If you want to argue against consolidation of hospital networks, I fully support you: as a physician, I have no love lost for large consolidated hospital networks that end up more focused on the bottomline than local community needs. But I stand by my assertion that this legislation will do nothing to reduce costs to the end-user i.e. patients and companies who buy insurance for their workers, because that is set by the market structure of the insurance industry which this legislation completely ignores.
If you want to dismiss my arguments as just a greedy doctor’s bellyaching, so be it. Understand, however, that I strongly support Medicare-for-all (ever since before I became a doctor, to be honest), which means I’m happy to accept medicare reimbursement for my services. So why am I so dead-set against legislation to cap my fees at 125% of Medicare? Because with Medicare, I know that the reduction in my income will actually be for a greater good: lower cost to taxpayers, and guaranteed coverage for all Americans. I’ll take a salary reduction for those goals any day. OTOH, IMHO, this legislation will do nothing to lower costs for patients, or strengthen their coverage, etc. Which is why even though I’d make more with this than with Medicare-for-all, I’m dead set against it.
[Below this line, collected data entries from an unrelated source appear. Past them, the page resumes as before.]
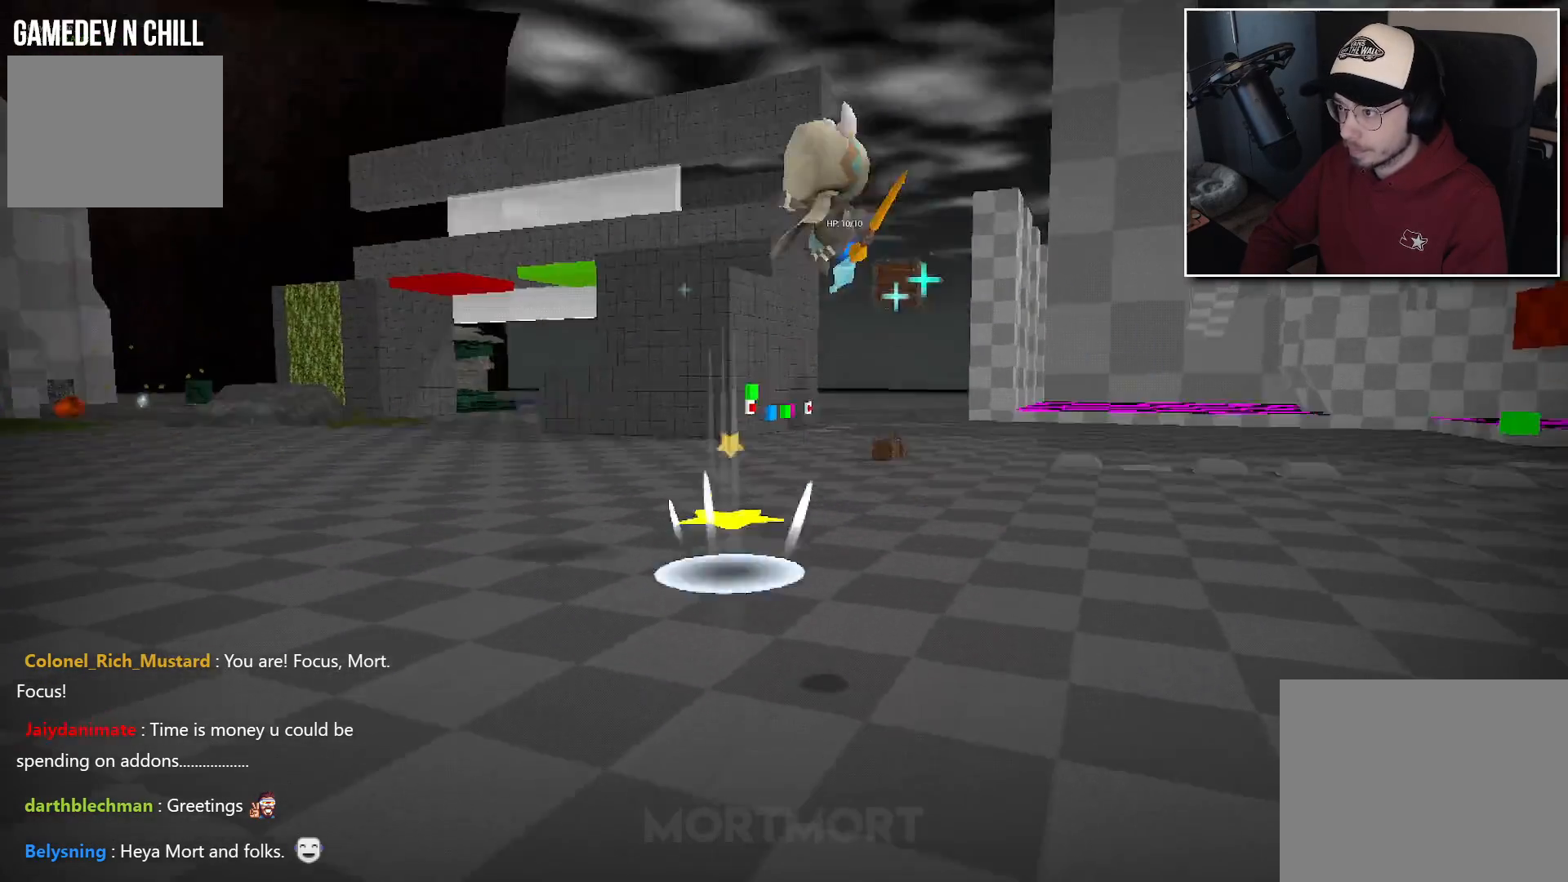
{"buttons": [], "left_stick": "up", "right_stick": "center", "events": [[67, "right_stick", "center"]]}
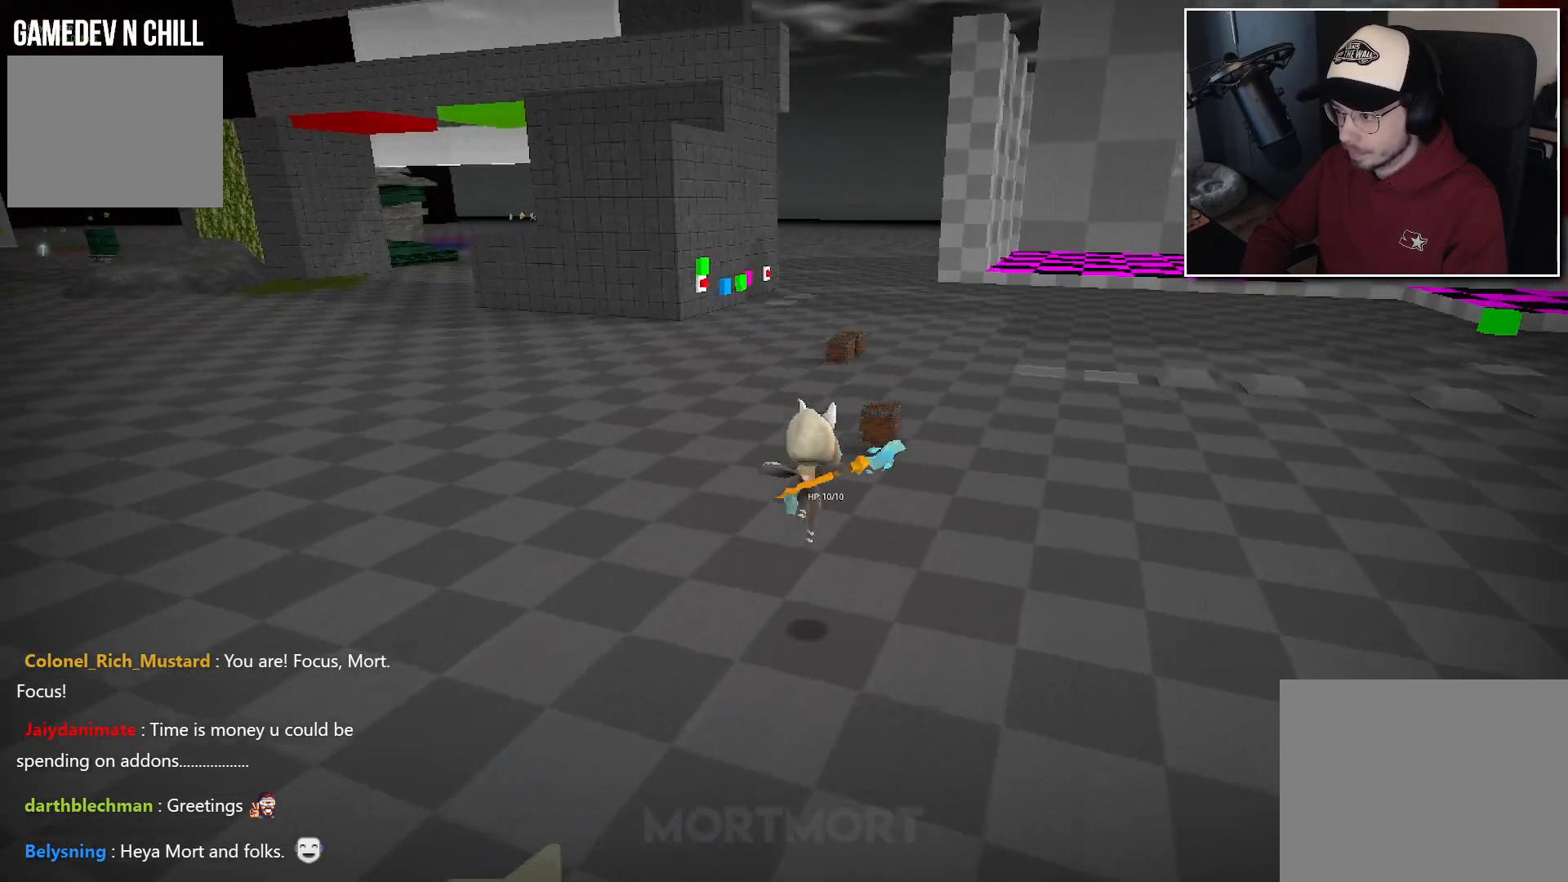
{"buttons": [], "left_stick": "up", "right_stick": "center", "events": []}
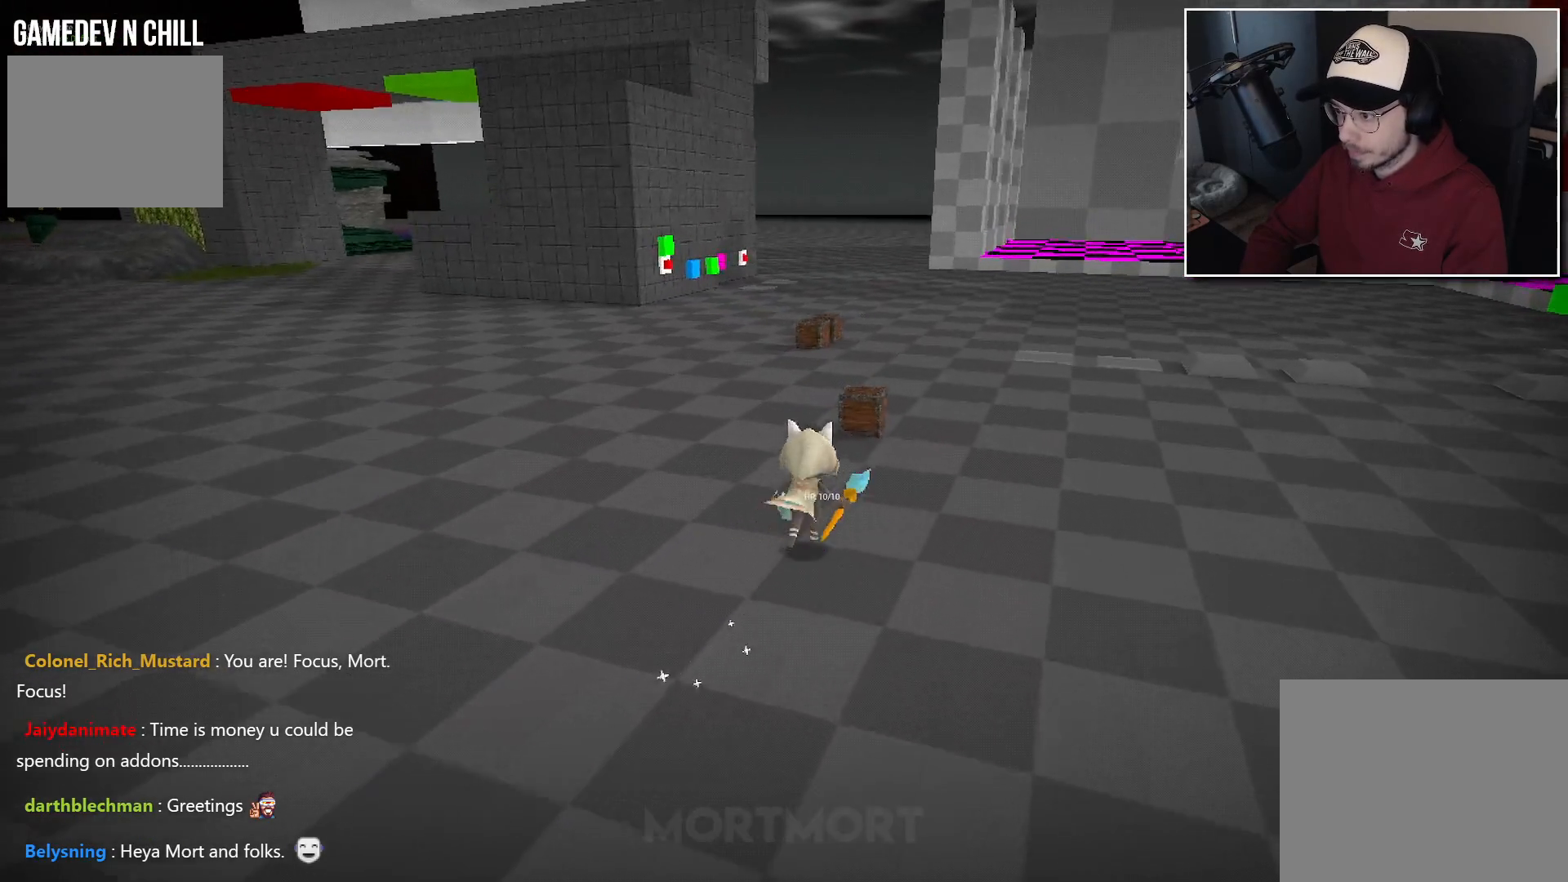
{"buttons": [], "left_stick": "up", "right_stick": "center", "events": [[300, "X", "down"], [450, "X", "up"]]}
(Incidentally, also why I’m against Obamacare: for all the massive subsidies the government provides to insurance companies, thanks to the high deductibles, medical bankruptcies haven’t gone down. And 75% of the coverage expansion was from the medicaid expansion. Very little of the decrease in uninsured rates was from the private insurance industry. What’s more, even among those 25%, lots of people have a piece of paper that says they “have insurance” but are no less financially vulnerable than if they didn’t have insurance, despite the trillions in additional subsidies we gave insurance companies.)
The fact that despite the billions in subsidies we’ve already given insurance companies, they’re still whining about needing more help (while eating 30% of each premium dollar they collect) is quite galling. And I guarantee you it won’t stop with this legislation. Just like they are currently trying to get more subsidy money, threatening to drop out of exchanges if they don’t get it.
At any rate, this legislation has passed committee and will likely pass the assembly as well. I guess we’ll have to revisit this question in a year or two and see which one of us was right…
May 17, 2018 at 6:36 pm #4263
Number of participants is important, but so is market structure: the act of choice and shopping in what makes a market. If someone takes a fall, they are ending up at the closest or only trauma room near them (that’s SF General, for example: there are not many trauma rooms in San Francisco). Where’s the market?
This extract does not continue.